**MATERIAL FOR THE TASK**

=== Begin Enclosure ===

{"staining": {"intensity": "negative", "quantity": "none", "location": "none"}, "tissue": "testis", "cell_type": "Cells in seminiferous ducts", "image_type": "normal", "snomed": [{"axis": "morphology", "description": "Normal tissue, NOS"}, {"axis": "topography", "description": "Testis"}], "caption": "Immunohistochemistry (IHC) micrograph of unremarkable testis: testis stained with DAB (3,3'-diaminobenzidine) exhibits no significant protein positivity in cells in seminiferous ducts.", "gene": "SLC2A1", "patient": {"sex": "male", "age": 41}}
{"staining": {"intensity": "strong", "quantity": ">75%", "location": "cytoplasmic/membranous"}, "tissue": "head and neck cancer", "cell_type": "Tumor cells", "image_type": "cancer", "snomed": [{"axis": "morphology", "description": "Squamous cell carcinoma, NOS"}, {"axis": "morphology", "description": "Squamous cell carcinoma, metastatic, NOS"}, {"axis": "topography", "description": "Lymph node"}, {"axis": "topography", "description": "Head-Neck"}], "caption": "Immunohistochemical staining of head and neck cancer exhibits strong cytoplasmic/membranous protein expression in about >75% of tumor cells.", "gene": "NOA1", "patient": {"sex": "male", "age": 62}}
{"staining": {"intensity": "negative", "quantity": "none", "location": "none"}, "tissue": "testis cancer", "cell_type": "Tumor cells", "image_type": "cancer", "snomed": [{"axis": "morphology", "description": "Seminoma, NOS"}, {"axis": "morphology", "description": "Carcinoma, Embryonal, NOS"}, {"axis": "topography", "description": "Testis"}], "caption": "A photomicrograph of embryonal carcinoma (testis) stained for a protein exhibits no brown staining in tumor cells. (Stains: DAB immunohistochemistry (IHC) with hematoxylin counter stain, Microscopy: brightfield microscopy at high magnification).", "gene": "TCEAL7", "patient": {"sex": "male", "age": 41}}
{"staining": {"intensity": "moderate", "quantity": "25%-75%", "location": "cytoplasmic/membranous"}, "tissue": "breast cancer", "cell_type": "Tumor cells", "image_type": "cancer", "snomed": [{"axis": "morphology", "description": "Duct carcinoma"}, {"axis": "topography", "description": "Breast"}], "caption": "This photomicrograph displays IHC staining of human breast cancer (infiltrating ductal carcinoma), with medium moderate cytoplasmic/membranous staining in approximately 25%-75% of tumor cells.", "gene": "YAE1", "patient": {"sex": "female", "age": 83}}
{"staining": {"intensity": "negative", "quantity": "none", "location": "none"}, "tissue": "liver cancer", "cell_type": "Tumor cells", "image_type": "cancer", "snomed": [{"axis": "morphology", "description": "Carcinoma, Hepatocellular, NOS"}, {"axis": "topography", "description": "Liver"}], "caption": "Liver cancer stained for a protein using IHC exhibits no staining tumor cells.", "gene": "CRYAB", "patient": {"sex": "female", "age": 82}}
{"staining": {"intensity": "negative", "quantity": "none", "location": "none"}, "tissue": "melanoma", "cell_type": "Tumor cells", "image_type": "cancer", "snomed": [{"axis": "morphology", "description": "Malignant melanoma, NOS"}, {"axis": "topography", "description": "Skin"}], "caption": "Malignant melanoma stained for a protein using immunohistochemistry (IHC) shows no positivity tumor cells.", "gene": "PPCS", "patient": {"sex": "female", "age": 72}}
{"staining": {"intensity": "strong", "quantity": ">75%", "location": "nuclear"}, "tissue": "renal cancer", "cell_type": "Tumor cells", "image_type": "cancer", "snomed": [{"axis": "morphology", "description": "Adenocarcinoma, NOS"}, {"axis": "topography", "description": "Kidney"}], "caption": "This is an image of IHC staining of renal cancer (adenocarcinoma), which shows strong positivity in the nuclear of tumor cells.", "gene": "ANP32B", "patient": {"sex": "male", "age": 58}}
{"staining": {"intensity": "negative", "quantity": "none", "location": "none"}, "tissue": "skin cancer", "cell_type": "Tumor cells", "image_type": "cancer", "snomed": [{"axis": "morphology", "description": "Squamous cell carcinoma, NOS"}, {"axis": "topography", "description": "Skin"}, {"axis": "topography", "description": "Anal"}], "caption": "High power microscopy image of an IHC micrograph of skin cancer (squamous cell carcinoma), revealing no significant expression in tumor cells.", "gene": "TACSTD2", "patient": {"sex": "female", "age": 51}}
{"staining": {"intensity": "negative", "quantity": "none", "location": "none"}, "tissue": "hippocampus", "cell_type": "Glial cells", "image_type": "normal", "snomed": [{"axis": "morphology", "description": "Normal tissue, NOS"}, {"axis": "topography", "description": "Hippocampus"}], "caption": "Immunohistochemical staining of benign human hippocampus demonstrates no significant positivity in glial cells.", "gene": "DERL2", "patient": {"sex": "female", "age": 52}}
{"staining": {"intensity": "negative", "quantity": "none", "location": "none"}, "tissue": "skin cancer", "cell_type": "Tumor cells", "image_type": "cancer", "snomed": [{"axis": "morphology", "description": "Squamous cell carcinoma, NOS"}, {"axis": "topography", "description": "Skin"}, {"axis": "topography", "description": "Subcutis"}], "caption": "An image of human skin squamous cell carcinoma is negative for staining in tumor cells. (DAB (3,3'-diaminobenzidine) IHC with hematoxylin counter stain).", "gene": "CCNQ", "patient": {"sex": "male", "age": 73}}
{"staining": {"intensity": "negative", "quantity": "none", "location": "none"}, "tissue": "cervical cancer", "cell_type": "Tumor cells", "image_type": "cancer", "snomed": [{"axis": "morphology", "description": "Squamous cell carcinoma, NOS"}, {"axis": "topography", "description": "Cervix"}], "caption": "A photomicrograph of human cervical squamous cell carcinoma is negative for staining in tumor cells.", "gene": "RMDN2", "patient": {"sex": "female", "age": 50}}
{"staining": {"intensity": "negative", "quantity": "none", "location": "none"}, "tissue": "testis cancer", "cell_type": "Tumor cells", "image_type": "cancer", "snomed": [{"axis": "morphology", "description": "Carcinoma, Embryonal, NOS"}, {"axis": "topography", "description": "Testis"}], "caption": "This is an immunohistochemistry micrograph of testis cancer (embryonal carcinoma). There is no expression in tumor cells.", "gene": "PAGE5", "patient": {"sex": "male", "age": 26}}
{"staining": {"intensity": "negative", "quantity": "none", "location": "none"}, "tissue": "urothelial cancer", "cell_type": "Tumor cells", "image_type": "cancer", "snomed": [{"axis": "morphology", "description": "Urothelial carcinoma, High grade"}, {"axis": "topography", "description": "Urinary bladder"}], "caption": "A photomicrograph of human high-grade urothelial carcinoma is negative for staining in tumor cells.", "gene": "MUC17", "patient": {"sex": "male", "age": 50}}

=== End Enclosure ===

**DESCRIPTION OF THE TASK**
For each line in the data that holds the word "membranous", copy the line.

**SOLUTION TO THIS EXERCISE**
{"staining": {"intensity": "strong", "quantity": ">75%", "location": "cytoplasmic/membranous"}, "tissue": "head and neck cancer", "cell_type": "Tumor cells", "image_type": "cancer", "snomed": [{"axis": "morphology", "description": "Squamous cell carcinoma, NOS"}, {"axis": "morphology", "description": "Squamous cell carcinoma, metastatic, NOS"}, {"axis": "topography", "description": "Lymph node"}, {"axis": "topography", "description": "Head-Neck"}], "caption": "Immunohistochemical staining of head and neck cancer exhibits strong cytoplasmic/membranous protein expression in about >75% of tumor cells.", "gene": "NOA1", "patient": {"sex": "male", "age": 62}}
{"staining": {"intensity": "moderate", "quantity": "25%-75%", "location": "cytoplasmic/membranous"}, "tissue": "breast cancer", "cell_type": "Tumor cells", "image_type": "cancer", "snomed": [{"axis": "morphology", "description": "Duct carcinoma"}, {"axis": "topography", "description": "Breast"}], "caption": "This photomicrograph displays IHC staining of human breast cancer (infiltrating ductal carcinoma), with medium moderate cytoplasmic/membranous staining in approximately 25%-75% of tumor cells.", "gene": "YAE1", "patient": {"sex": "female", "age": 83}}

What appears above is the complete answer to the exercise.